MassMutual Hires Investment Management Solutions Head

Massachusetts Mutual Life Insurance Co. (MassMutual) has added industry veteran Andrea Anastasio in a newly created role as the head of investment management solutions.

“Andrea joins us at a critical time as we continue to evolve our differentiated offering in a highly competitive and deeply entrenched universe of investment managers,” says Paul LaPiana, head of MassMutual U.S. product. “Andrea will lead the investment product team and partner with our distribution and marketing teams to champion our investment capabilities as we continue to grow our MassMutual Investments brand and business. She brings a significant breadth and depth of expertise to MassMutual, where we are more widely known for our prominence in providing top tier insurance solutions to market.”

Anastasio joins MassMutual from State Street Global Advisors where, most recently, she served as head of investment strategy and research, North America. Previously, Anastasio spent more than 15 years with Wellington Management Co., most recently as an investment director, equity product management. 

Anastasio holds a Master in Business Administration from the University of Chicago Booth School of Business and a bachelor’s degree in economics from College of the Holy Cross. She is a member of the Boston Security Analysts Society and the Chartered Financial Analyst (CFA) Institute. 

Retirement Clearinghouse Adds Executive VP of Public Policy

Retirement Clearinghouse LLC has appointed Renée Wilder Guerin to serve as the firm’s executive vice president of public policy.

Wilder Guerin’s primary responsibility will be to drive support for public policy matters aiming to preserve retirement savings and increase retirement security for all Americans. Wilder-Guerin will be taking over the position from Tom Johnson, who is retiring.

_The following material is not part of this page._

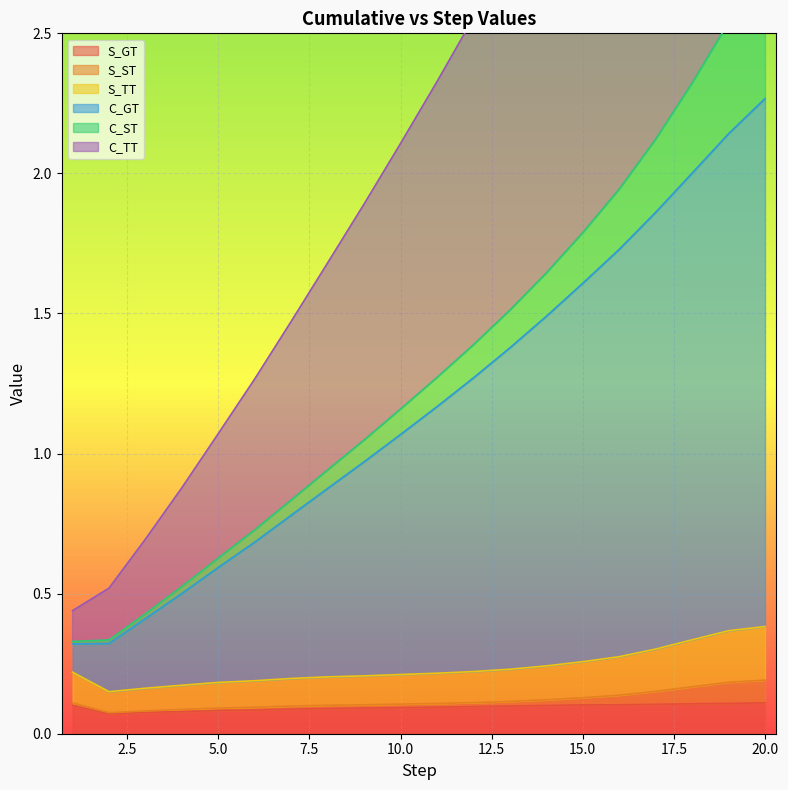

Where is the first local minimum for S_TT?

2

“Enabling seamless plan-to-plan asset portability remains a top priority for the retirement services industry, but while much progress has been made in terms of public policy on this matter, there is still much to be done,” says Spencer Williams, founder, president, and CEO of Retirement Clearinghouse. “Renée’s many years of experience working on plan design and innovative programs which advocate for, and advance, improved service and retirement savings outcomes for the federal civilian and military workforce will be crucial as we look toward the next phase of Retirement Clearinghouse’s evolution. The progress we have made thus far would not have been possible without Tom Johnson’s commitment and vision, and we wish him all the best as he begins his next chapter.”

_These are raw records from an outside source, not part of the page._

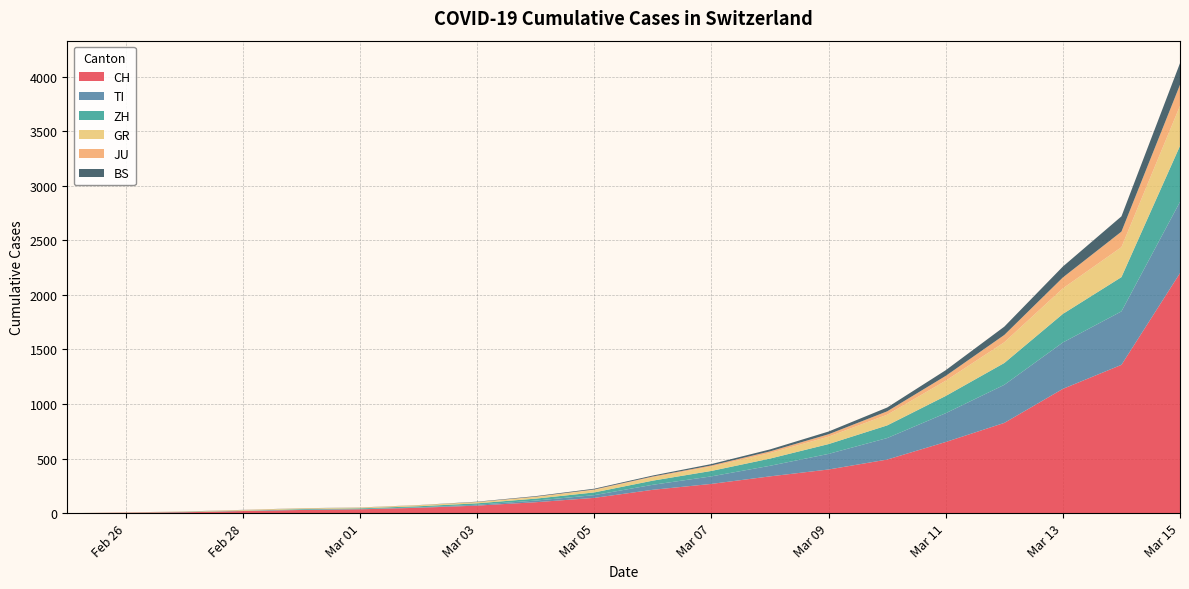

Reading right to left, extract all data points from this chart.

CH: 2020-03-15=2200	2020-03-14=1359	2020-03-13=1139	2020-03-12=827	2020-03-11=652	2020-03-10=491	2020-03-09=400	2020-03-08=337	2020-03-07=268	2020-03-06=214	2020-03-05=140	2020-03-04=100	2020-03-03=69	2020-03-02=49	2020-03-01=35	2020-02-29=29	2020-02-28=19	2020-02-27=8	2020-02-26=4	2020-02-25=0
TI: 2020-03-15=653	2020-03-14=490	2020-03-13=425	2020-03-12=349	2020-03-11=264	2020-03-10=197	2020-03-09=143	2020-03-08=97	2020-03-07=69	2020-03-06=46	2020-03-05=25	2020-03-04=15	2020-03-03=8	2020-03-02=4	2020-03-01=2	2020-02-29=2	2020-02-28=1	2020-02-27=1	2020-02-26=1	2020-02-25=0
ZH: 2020-03-15=513	2020-03-14=314	2020-03-13=262	2020-03-12=200	2020-03-11=158	2020-03-10=116	2020-03-09=90	2020-03-08=66	2020-03-07=50	2020-03-06=38	2020-03-05=25	2020-03-04=18	2020-03-03=13	2020-03-02=10	2020-03-01=7	2020-02-29=6	2020-02-28=2	2020-02-27=2	2020-02-26=0	2020-02-25=0
GR: 2020-03-15=367	2020-03-14=275	2020-03-13=234	2020-03-12=190	2020-03-11=140	2020-03-10=98	2020-03-09=68	2020-03-08=51	2020-03-07=40	2020-03-06=31	2020-03-05=22	2020-03-04=15	2020-03-03=10	2020-03-02=9	2020-03-01=6	2020-02-29=6	2020-02-28=6	2020-02-27=2	2020-02-26=2	2020-02-25=0
JU: 2020-03-15=193	2020-03-14=142	2020-03-13=100	2020-03-12=67	2020-03-11=44	2020-03-10=31	2020-03-09=22	2020-03-08=15	2020-03-07=10	2020-03-06=7	2020-03-05=5	2020-03-04=3	2020-03-03=2	2020-03-02=1	2020-03-01=1	2020-02-29=1	2020-02-28=1	2020-02-27=1	2020-02-26=0	2020-02-25=0
BS: 2020-03-15=198	2020-03-14=140	2020-03-13=100	2020-03-12=76	2020-03-11=52	2020-03-10=35	2020-03-09=25	2020-03-08=18	2020-03-07=13	2020-03-06=9	2020-03-05=7	2020-03-04=5	2020-03-03=3	2020-03-02=1	2020-03-01=1	2020-02-29=1	2020-02-28=1	2020-02-27=1	2020-02-26=0	2020-02-25=0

Prior to joining Retirement Clearinghouse, Wilder Guerin served as director, office of enterprise planning at the Federal Retirement Thrift Investment Board (FRTIB), where she drove the vision, strategy and execution for the Thrift Savings Plan (TSP), the largest defined contribution (DC) plan in the country.

Earlier in her career, Wilder Guerin was executive director and CEO of the National Tax-Deferred Savings Association, an organization focused on 403(b) and 457(b) retirement markets. She was also an assistant vice president at MetLife Resources, where she was in charge of product development, marketing and communications in the health care, higher education and nonprofit sectors. Wilder Guerin obtained her master’s in business administration from Duke University’s Fuqua School of Business.